Enforcing closing times for businesses was suggested in August by petroleum minister Osama Kamal, then tackling persistent power outages, who said it would reduce Egypt's energy consumption.

The move was welcomed by Elhamy El-Zayat, the head of Egypt's Federation of Tourism Chambers, who said it would trim the number of unlicenced street vendors.

"Shops will turn off their lights by 10pm. That will mean customers won't be milling around the main streets and illegal vendors will give up," he told Ahram Online.

El-Zayat said the decision would have no real impact on tourists, adding that around 1,500 restaurants have licences from the tourism of ministry and will be exempt from the new hours.

New legislation may encourage other businesses to register, he said, allowing the tourism minister to monitor their services.

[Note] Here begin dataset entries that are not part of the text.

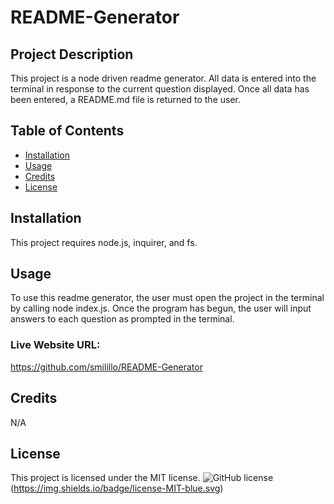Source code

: # README-Generator

  ## Project Description 
  This project is a node driven readme generator. All data is entered into the terminal in response to the current question displayed. Once all data has been entered, a README.md file is returned to the user.
  
  ## Table of Contents
  - [Installation](#installation)
  - [Usage](#usage)
  - [Credits](#credits)
  - [License](#license)

  ## Installation
  This project requires node.js, inquirer, and fs.

  ## Usage 
  To use this readme generator, the user must open the project in the terminal by calling node index.js. Once the program has begun, the user will input answers to each question as prompted in the terminal.

  ### Live Website URL:
  https://github.com/smilillo/README-Generator

  ## Credits
  N/A 
  
  ## License
  This project is licensed under the MIT license.
  ![GitHub license](https://img.shields.io/badge/license-MIT-blue.svg)
    (https://img.shields.io/badge/license-MIT-blue.svg)

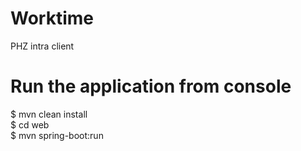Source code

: # Worktime
PHZ intra client

# Run the application from console
$ mvn clean install\
$ cd web\
$ mvn spring-boot:run
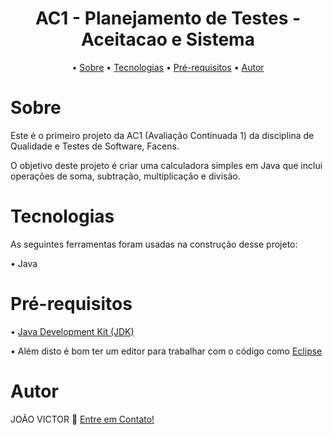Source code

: <h1 align="center">AC1 - Planejamento de Testes - Aceitacao e Sistema</h1>

<p align="center">
  • <a href="#sobre">Sobre</a> •
  <a href="#tecnologias">Tecnologias</a> •
  <a href="#pré-requisitos">Pré-requisitos</a> •
  <a href="#autor">Autor</a>
</p>

# Sobre
<p>Este é o primeiro projeto da AC1 (Avaliação Continuada 1) da disciplina de Qualidade e Testes de Software, Facens.</p>
<p>O objetivo deste projeto é criar uma calculadora simples em Java que inclui operações de soma, subtração, multiplicação e divisão.</p>

# Tecnologias

<p> As seguintes ferramentas foram usadas na construção desse projeto:</p>
<p>• Java</p>

# Pré-requisitos
<p>• <a href="https://www.oracle.com/java/technologies/javase-downloads.html">Java Development Kit (JDK)</a></p>
<p>• Além disto é bom ter um editor para trabalhar com o código como <a href="https://www.eclipse.org/downloads/">Eclipse </a></p>

# Autor
<p> JOÃO VICTOR 👋 <a href="https://www.linkedin.com/in/ojoaovictor/"> Entre em Contato!</a> </p>
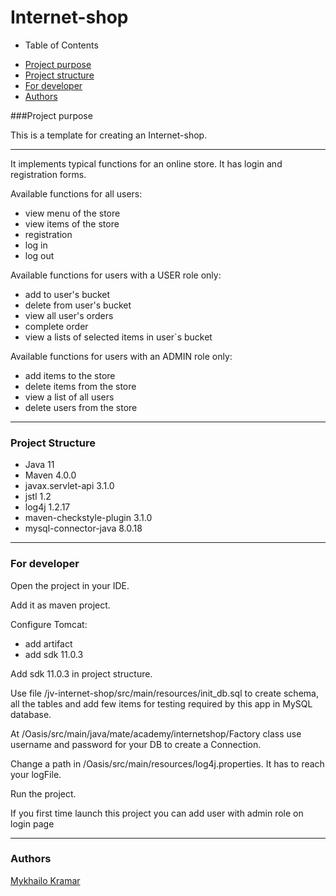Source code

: ﻿# Internet-shop
- Table of Contents
* [Project purpose](#purpose)
* [Project structure](#structure)
* [For developer](#developer-start)
* [Authors](#authors)

###<a name="purpose"></a>Project purpose

This is a template for creating an Internet-shop.
<hr>
It implements typical functions for an online store. 
It has login and registration forms.

Available functions for all users: 
* view menu of the store
* view items of the store
* registration
* log in
* log out
  
Available functions for users with a USER role only: 
* add to user's bucket
* delete from user's bucket
* view all user's orders
* complete order
* view a lists of selected items in user`s bucket

Available functions for users with an ADMIN role only:
* add items to the store
* delete items from the store
* view a list of all users
* delete users from the store

<hr>

### <a name="structure"></a>Project Structure
* Java 11
* Maven 4.0.0
* javax.servlet-api 3.1.0
* jstl 1.2
* log4j 1.2.17
* maven-checkstyle-plugin 3.1.0
* mysql-connector-java 8.0.18
<hr>

### <a name="developer-start"></a>For developer
Open the project in your IDE.

Add it as maven project.

Configure Tomcat:
* add artifact
* add sdk 11.0.3

Add sdk 11.0.3 in project structure.

Use file /jv-internet-shop/src/main/resources/init_db.sql to create schema, all the tables and add few items for testing required by this app in MySQL database.

At /Oasis/src/main/java/mate/academy/internetshop/Factory class use username and password for your DB to create a Connection.

Change a path in /Oasis/src/main/resources/log4j.properties. It has to reach your logFile.

Run the project.

If you first time launch this project you can add user with admin role on login page 
 
<hr>

### <a name="authors"></a>Authors
[Mykhailo Kramar](https://github.com/Mykhaylo12?tab=repositories)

"Owners of these establishments are demanded to pay 10 per cent sales tax to the ministry of tourism which will pushs up public revenues too," he said._


----------



## MaidenScotland (Jun 6, 2009)

We were discussing this on Tuesday as a friend had read the report but according to the friend the time was 9pm...and that included restaurants which we thought was ridiculous

I can't understand why we have all those advertising board lit up during a fuel shortage...


----------



## MaidenScotland (Jun 6, 2009)

I wonder what impact this will have on street crime?


----------